As always, please continue to let us know about any questions you have regarding these upcoming changes
I manage personal data on Zenfolio servers.
This type of service requires a contract according DSGVO
The BayLDA clarifies:
"If a service provider is not ready for such a contract, it can not be used in the business domain in compliance with data protection."
Please send me an ADV contract immediately.
When are Zenfolio sending out an email to all my clients that have created an account through my Zenfolio site?
I got an email on 26th April telling me that "Zenfolio will send an email on your behalf to all clients who have created accounts through your Zenfolio site in order to inform them about the changes to the User Agreement. Also, any new visitor to your website is now required to accept the User Agreement in order to create a Client Account. "
Thanks
I encourage you all to reach out to our Support Team regarding specific questions about Data Processing Agreements. Our team will be working closely with our legal department to give concise and accurate information about the changes in regards to GDPR.

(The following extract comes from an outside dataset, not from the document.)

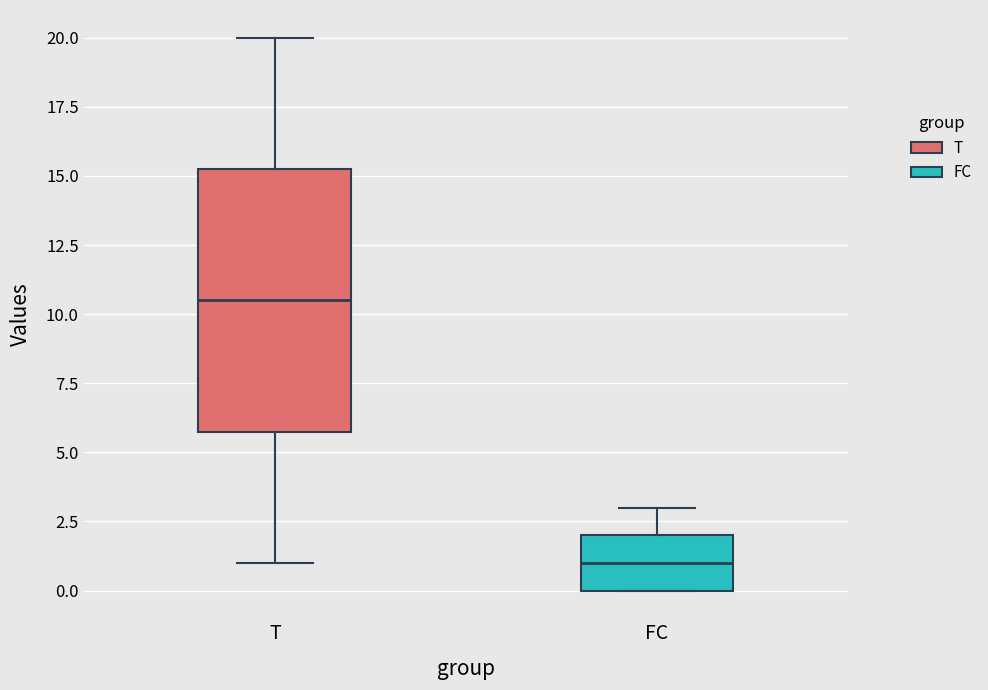

Reading left to right, read every box against the y-axis: the position of its median line, the range the box covers, and the ends of its whiskers. The values are not printed on the chart, so give them approximately, as read against the axis.

T: median 10.5, box 6.0 to 15.5, whiskers 1.0 to 20.0
FC: median 1.0, box 0.0 to 2.0, whiskers 0.0 to 3.0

We have also been working closely with all our fulfillment labs to ensure and document their GDPR compliance.
We know there will additional questions and concerns regarding all of these impending changes and our team will be ready to assist with your specific questions.

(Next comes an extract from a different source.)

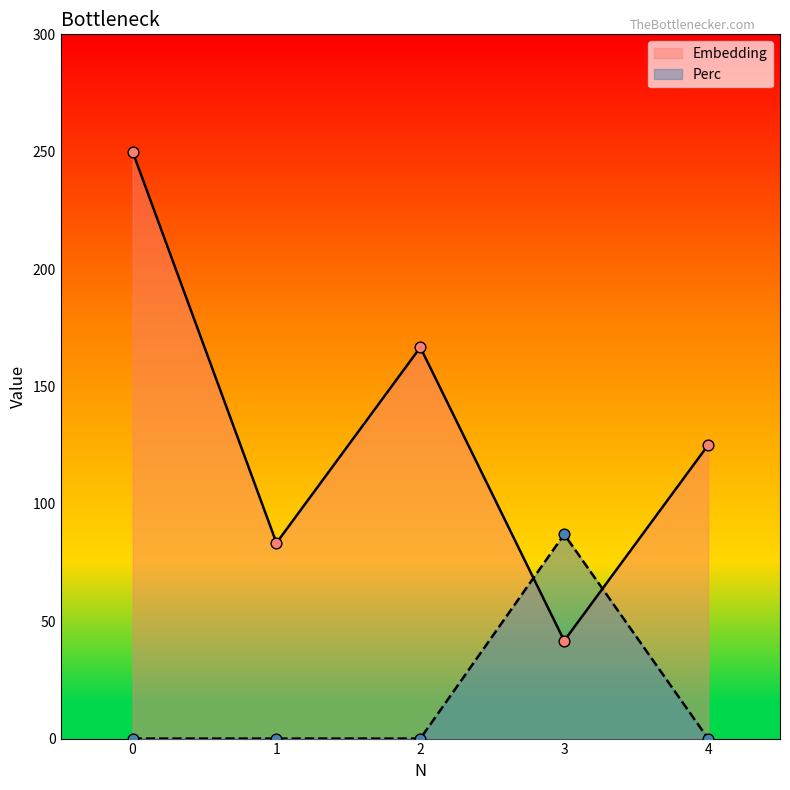

Which series contains the highest Y value?

Embedding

Why can't Zenfolio simply send out an opt in/out email that we have all been bombarded with, by other companies, over the last few weeks in Europe? Seems a somewhat lazy attitude to the whole issue.
All I want to know is my Zenfolio account / website GDPR compliant or do I have to move to another provider who is? The farce of individually contacting each and every customer and then contacting Zenfolio to delete any customer who wishes it seems ridiculously convoluted. A simple all encompassing opt in/out email from yourselves would have been far easier & simpler.
as you probably know, the General Data Protection Regulation (GDPR) in Germany take effect TODAY and there is still no possibility to get a signed contract Processing of personal data from you!!!
EVERY company with German customers has to do it and they do, even someone at Google (!!!) headquarters sends everyone a huge signed document per real snail mail (on real paper!!!).
But you are still sleeping and it seems you would like to lose all you German customers instead of providing a proper contract.
It even can be automatically signed electronic document, but at least we need one.
So PLEASE, wake up!!!
https://www.bitkom.org/noindex/Publikationen/2017/Leitfaden/170918-Mustervertragsanlage-ENG-online-final-2.pdf
Please could you get this sorted ASAP? It's now after GDPR deadline.
German customers seem not to be of any interest for zenfolio
Beside the still missing Data Processing Agreement (DPA), there is still no SSL integrated in our gallery...why???
https://www.heise.de/newsticker/meldung/DSGVO-8500-Euro-Schadensersatz-fuer-fehlende-SSL-Schluesselung-Die-Hintergruende-4094585.html
I've written my concerns to Zenfolio as well as provided them with the report showing specific details of non-compliance and await their response.
I wish to include a comprehensive privacy policy, but what's the point if you know you're not actually working within the legal framework of GDPR and/or other similar privacy laws?
In the meantime I won't be uploading any further work, nor put anything up for sale until this is rectified. I won't be renewing either.
Come on Zenfolio - please get with it.